*What you will do*
Reproduce the entries below, please. Keep every character the same.

*Records provided*

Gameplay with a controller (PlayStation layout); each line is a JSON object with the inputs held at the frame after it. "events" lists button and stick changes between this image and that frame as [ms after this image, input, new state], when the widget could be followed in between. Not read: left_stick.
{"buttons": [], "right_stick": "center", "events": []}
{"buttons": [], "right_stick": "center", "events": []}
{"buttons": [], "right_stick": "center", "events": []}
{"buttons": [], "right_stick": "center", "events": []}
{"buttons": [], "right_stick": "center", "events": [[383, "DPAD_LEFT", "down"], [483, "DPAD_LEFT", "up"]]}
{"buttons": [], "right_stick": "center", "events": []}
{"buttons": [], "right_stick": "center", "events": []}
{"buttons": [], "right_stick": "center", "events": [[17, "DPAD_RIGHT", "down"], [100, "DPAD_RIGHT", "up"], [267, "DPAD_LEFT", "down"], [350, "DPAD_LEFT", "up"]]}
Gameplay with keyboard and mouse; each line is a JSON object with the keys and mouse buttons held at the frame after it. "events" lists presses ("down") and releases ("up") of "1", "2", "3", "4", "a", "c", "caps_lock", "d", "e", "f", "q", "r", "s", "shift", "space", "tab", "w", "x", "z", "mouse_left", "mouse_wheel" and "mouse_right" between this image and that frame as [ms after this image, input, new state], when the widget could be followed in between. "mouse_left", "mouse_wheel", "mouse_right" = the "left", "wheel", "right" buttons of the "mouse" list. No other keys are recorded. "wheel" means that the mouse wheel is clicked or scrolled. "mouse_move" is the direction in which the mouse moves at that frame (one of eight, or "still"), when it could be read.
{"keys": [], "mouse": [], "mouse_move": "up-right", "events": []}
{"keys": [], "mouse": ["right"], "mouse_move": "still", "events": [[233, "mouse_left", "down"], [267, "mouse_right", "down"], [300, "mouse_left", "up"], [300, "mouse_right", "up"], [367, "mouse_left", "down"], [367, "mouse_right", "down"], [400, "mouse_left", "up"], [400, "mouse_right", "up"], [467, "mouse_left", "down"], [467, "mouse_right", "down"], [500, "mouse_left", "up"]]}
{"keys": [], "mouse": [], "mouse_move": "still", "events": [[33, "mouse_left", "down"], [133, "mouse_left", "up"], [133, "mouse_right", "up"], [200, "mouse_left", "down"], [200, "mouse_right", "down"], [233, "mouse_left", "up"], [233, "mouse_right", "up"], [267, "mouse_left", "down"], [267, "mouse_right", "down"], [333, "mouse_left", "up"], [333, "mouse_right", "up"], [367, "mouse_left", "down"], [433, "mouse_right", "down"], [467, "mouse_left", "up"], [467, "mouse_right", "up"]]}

*Expected output*
Gameplay with a controller (PlayStation layout); each line is a JSON object with the inputs held at the frame after it. "events" lists button and stick changes between this image and that frame as [ms after this image, input, new state], when the widget could be followed in between. Not read: left_stick.
{"buttons": [], "right_stick": "center", "events": []}
{"buttons": [], "right_stick": "center", "events": []}
{"buttons": [], "right_stick": "center", "events": []}
{"buttons": [], "right_stick": "center", "events": []}
{"buttons": [], "right_stick": "center", "events": [[383, "DPAD_LEFT", "down"], [483, "DPAD_LEFT", "up"]]}
{"buttons": [], "right_stick": "center", "events": []}
{"buttons": [], "right_stick": "center", "events": []}
{"buttons": [], "right_stick": "center", "events": [[17, "DPAD_RIGHT", "down"], [100, "DPAD_RIGHT", "up"], [267, "DPAD_LEFT", "down"], [350, "DPAD_LEFT", "up"]]}
Gameplay with keyboard and mouse; each line is a JSON object with the keys and mouse buttons held at the frame after it. "events" lists presses ("down") and releases ("up") of "1", "2", "3", "4", "a", "c", "caps_lock", "d", "e", "f", "q", "r", "s", "shift", "space", "tab", "w", "x", "z", "mouse_left", "mouse_wheel" and "mouse_right" between this image and that frame as [ms after this image, input, new state], when the widget could be followed in between. "mouse_left", "mouse_wheel", "mouse_right" = the "left", "wheel", "right" buttons of the "mouse" list. No other keys are recorded. "wheel" means that the mouse wheel is clicked or scrolled. "mouse_move" is the direction in which the mouse moves at that frame (one of eight, or "still"), when it could be read.
{"keys": [], "mouse": [], "mouse_move": "up-right", "events": []}
{"keys": [], "mouse": ["right"], "mouse_move": "still", "events": [[233, "mouse_left", "down"], [267, "mouse_right", "down"], [300, "mouse_left", "up"], [300, "mouse_right", "up"], [367, "mouse_left", "down"], [367, "mouse_right", "down"], [400, "mouse_left", "up"], [400, "mouse_right", "up"], [467, "mouse_left", "down"], [467, "mouse_right", "down"], [500, "mouse_left", "up"]]}
{"keys": [], "mouse": [], "mouse_move": "still", "events": [[33, "mouse_left", "down"], [133, "mouse_left", "up"], [133, "mouse_right", "up"], [200, "mouse_left", "down"], [200, "mouse_right", "down"], [233, "mouse_left", "up"], [233, "mouse_right", "up"], [267, "mouse_left", "down"], [267, "mouse_right", "down"], [333, "mouse_left", "up"], [333, "mouse_right", "up"], [367, "mouse_left", "down"], [433, "mouse_right", "down"], [467, "mouse_left", "up"], [467, "mouse_right", "up"]]}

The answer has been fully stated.